At the end of the war, the U.S. dropped the first atomic bombs on two Japanese cities, an act that is thought to have shortened the war and saved the lives of U.S. soldiers. It was an event of such frightening proportions that it is thought to have prevented future wars.

"That bomb represented mass destruction that could take place in the future on a level that staggered the human imagination and to some extent may have led to a half century of peace, at least between superpowers," believes Professor McCartin.

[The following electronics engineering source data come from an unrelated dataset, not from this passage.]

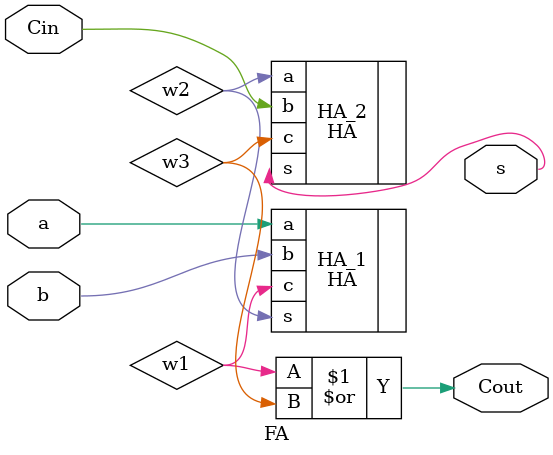
<source format=v>
`timescale 1ns / 1ps


module FA(
    input a,
    input b,
    input Cin,
    output s,
    output Cout
    );
    wire w1, w2, w3;
    HA HA_1 (.a(a), .b(b), .c(w1), .s(w2));
    HA HA_2 (.a(w2), .b(Cin), .c(w3), .s(s));
    assign Cout = w1 | w3;
endmodule

</source>
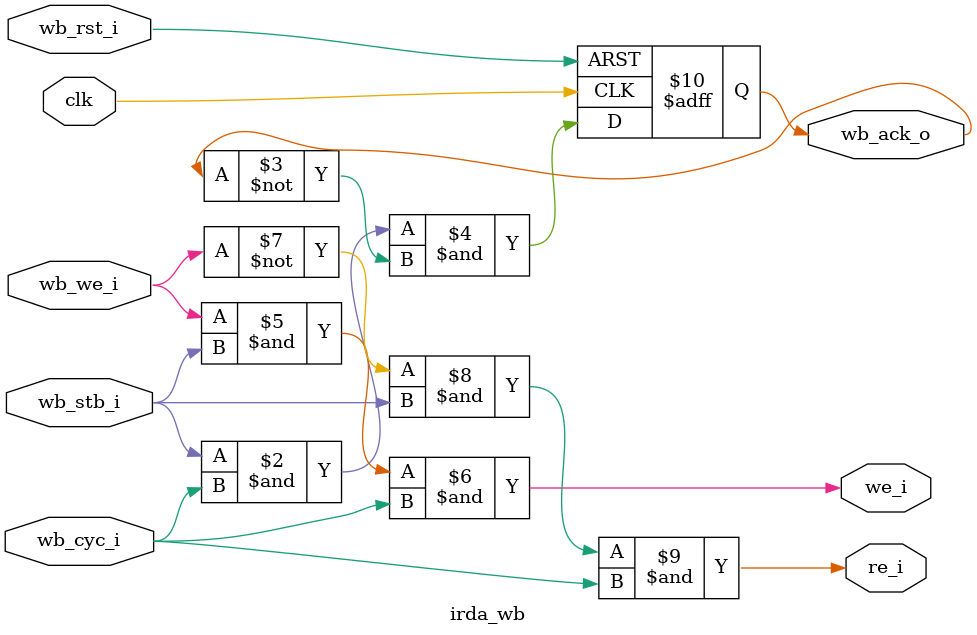
<source format=v>
`include "irda_defines.v"

module irda_wb (clk, wb_rst_i, wb_stb_i, wb_cyc_i,  wb_we_i, wb_ack_o, we_i, re_i);

input			clk;
input			wb_rst_i;
input			wb_stb_i;
input			wb_cyc_i;
input			wb_we_i;
output		wb_ack_o;
output		we_i;		// Write enable output for the registers
output		re_i;    // Read enable from the core
reg			wb_ack_o;

always @(posedge clk or posedge wb_rst_i)
begin
	if (wb_rst_i) begin
		wb_ack_o <= #1 0;
	end else begin
		wb_ack_o <= #1 wb_stb_i & wb_cyc_i & ~wb_ack_o; // one clock delay on acknowledge output
	end
end

assign we_i = wb_we_i & wb_stb_i & wb_cyc_i;
assign re_i = ~wb_we_i & wb_stb_i & wb_cyc_i;

endmodule

</source>
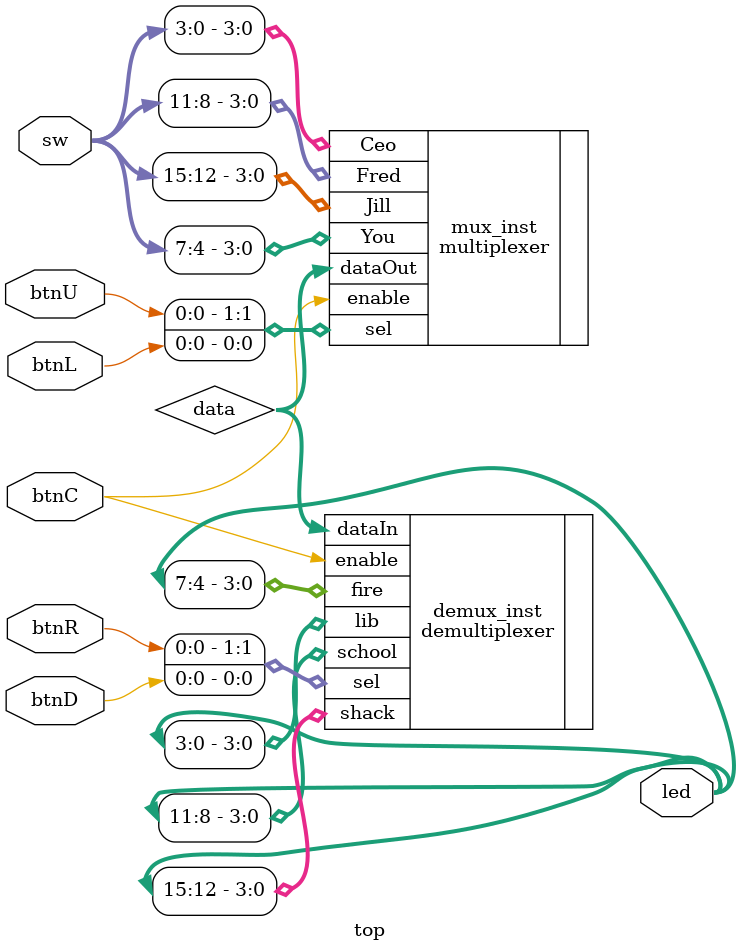
<source format=v>
`timescale 1ns/1ps

module top(
    input [15:0] sw,
    input btnL, btnU, btnD, btnR, btnC,
    output [15:0] led
    );
    
    wire[3:0] data;
    
    multiplexer mux_inst(
        .Ceo(sw[3:0]),
        .You(sw[7:4]),
        .Fred(sw[11:8]),
        .Jill(sw[15:12]),
        .enable(btnC),
        .sel({btnU, btnL}),
        .dataOut(data)
    );
    
    demultiplexer demux_inst(
        .dataIn(data),
        .lib(led[3:0]),
        .fire(led[7:4]),
        .school(led[11:8]),
        .shack(led[15:12]),
        .enable(btnC),
        .sel({btnR, btnD})
    );
endmodule

</source>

After the war, the U.S. proposed the Marshall Plan to fund the massive rebuilding of Europe. It was unusual in history for the victors to so quickly act to help the vanquished and accept their populations as friends. Mr. Spector says, "It was very farsighted, and you could say it represented enlightened self interest on the part of the U.S."

World War II shaped the world we live in today. For example, the political landscape of the Middle East, with the creation of Israel. "It was in the aftermath of the Holocaust that the world community realized the importance of establishing a Jewish homeland," says Joseph McCartin.

"Of course, the partition of Korea, which threatens the world with nuclear war, that comes from the aftermath of World War II. So a lot of these legacies of World War Two are still alive and well," says Mr. Spector.

One legacy has died: the Soviet empire. The Allied victors ultimately were able to shape a new world where democratic government has expanded.

"The war brought to an end, for an example, the idea of imperialism and empire," says Professor McCartin. "World War II provided the moment in which you can see the world we now inhabit beginning to take shape."